Here’s the message. We fear the status quo. Change threatens that status quo and our emotions tell us to resist, to not abandon the familiar. The truth is that in many aspects of our lives, the status quo has been shattered for us… shattered by the COVID pandemic. For months now, school has not been the same for us, for our students, for our parents. We can see already that our schools will not return to the status quo when we reopen them.
To paraphrase my grad school professor, “We’ve seen the future. It will be different!” We have the opportunity to define “different”. We’ve seen firsthand what happens when we allow politicians to make decisions about medical/health issues.

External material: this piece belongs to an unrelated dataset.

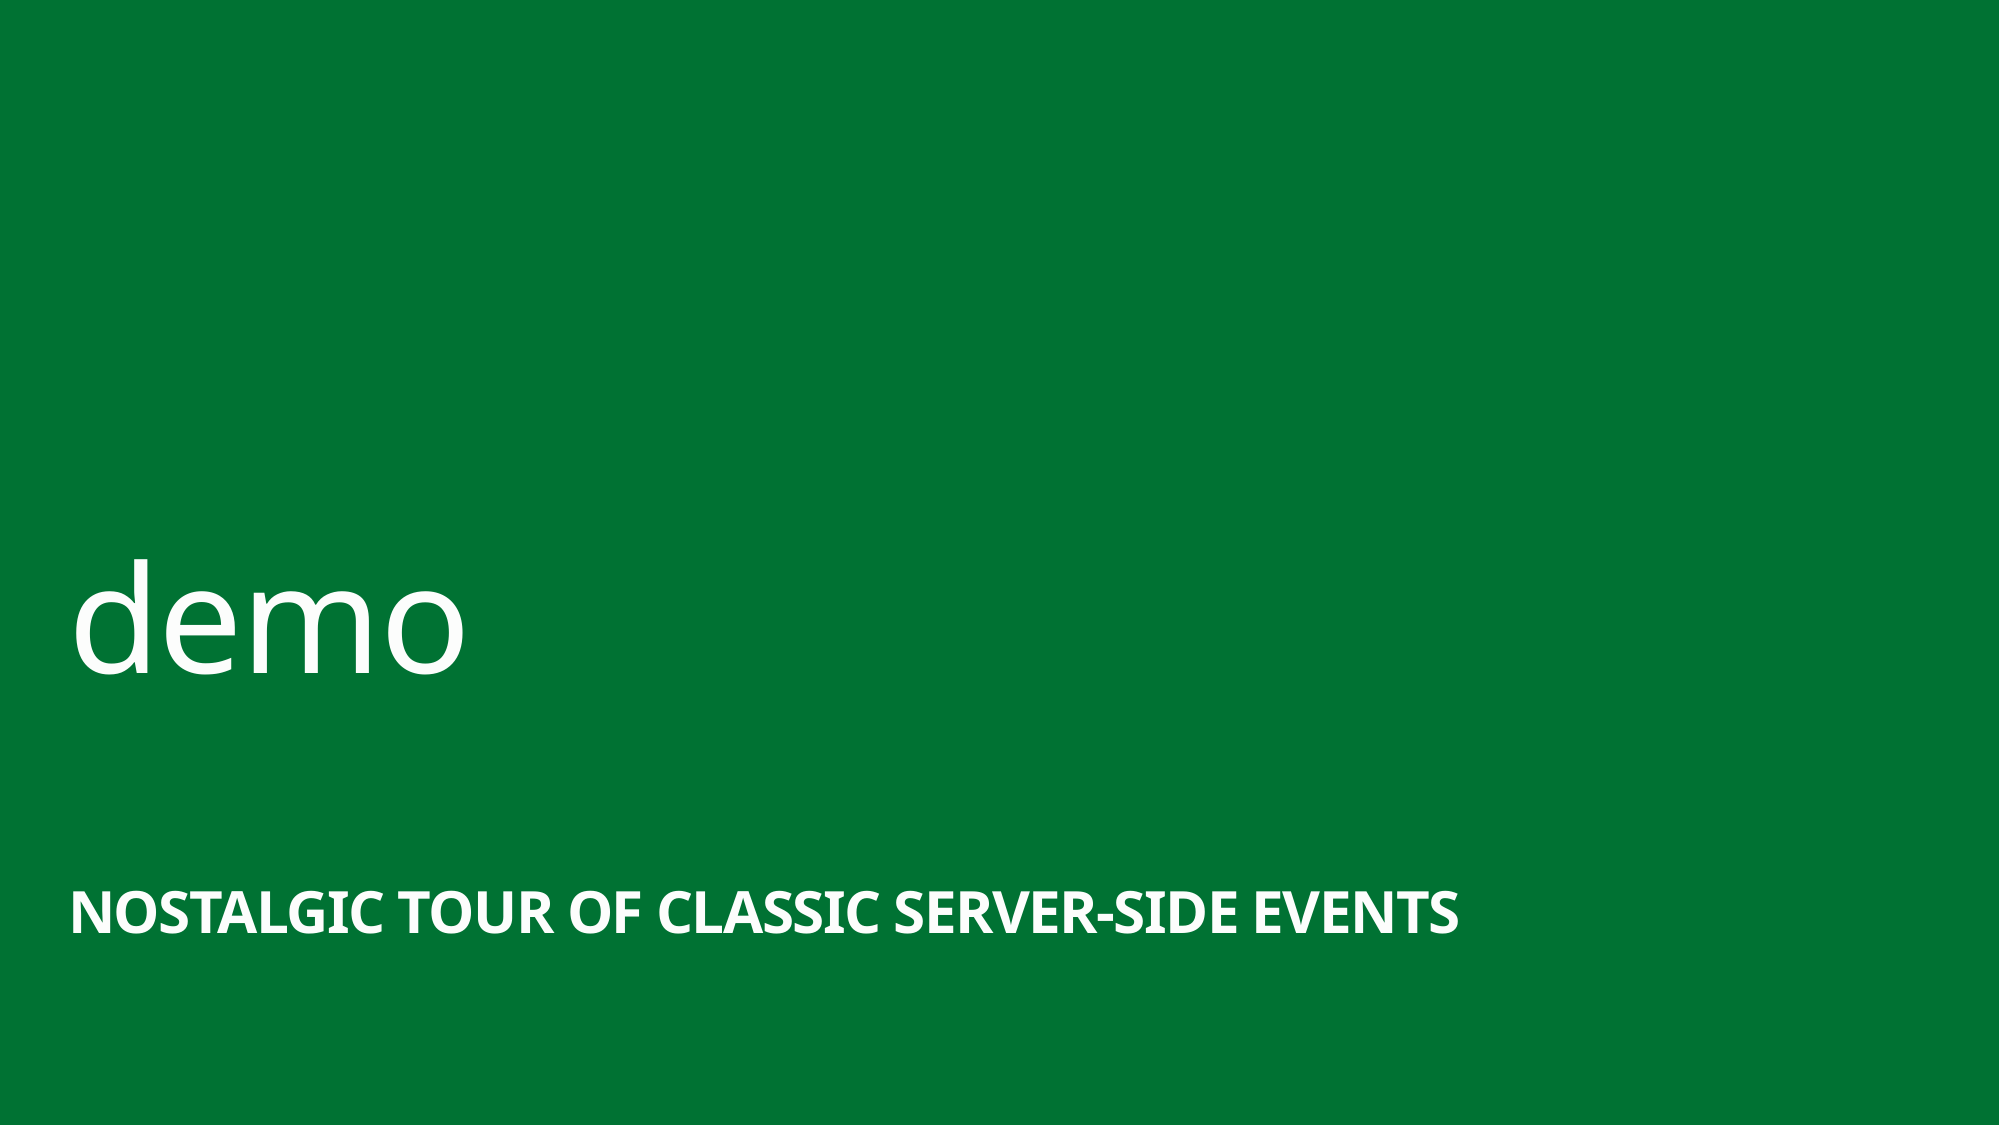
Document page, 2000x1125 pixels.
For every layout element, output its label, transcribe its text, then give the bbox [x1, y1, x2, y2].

list demo [68, 511, 1827, 739]
subtitle Nostalgic tour of classic Server-side Events [68, 782, 1789, 1046]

We’ve also seen firsthand what happens when we give legislators the power to define learning. The “how to” steps I’ve shared here are not the only steps that educators can take to define and design for what matters. They may not be the best steps. They are the first steps.
What Next?
I am a member of a small team of educators who are committed to the need to support change in schooling and learning. We are fans of the concept of “little bets” – an approach based on our experience that not everyone is ready at the same time and for the same degree of change. We are not a business. If you have moved beyond “why change” to “how do I/we” change, we are looking to support you. Working with kids and schools both nationally and internationally has enriched our hearts for many years. We are part of the gift economy and accept no payment for our support. For more information, please contact me at Richard.teneyckkean@gmail.com
Be well
Once again you have driven the nail to the core of the problem . I worry about my granddaughter, who will soon be 3, my great- nephews and niece…what will education be for them? What will the WORLD be for them? Thank you, Rich, for putting these deep, thought provoking articles out here for us to ponder.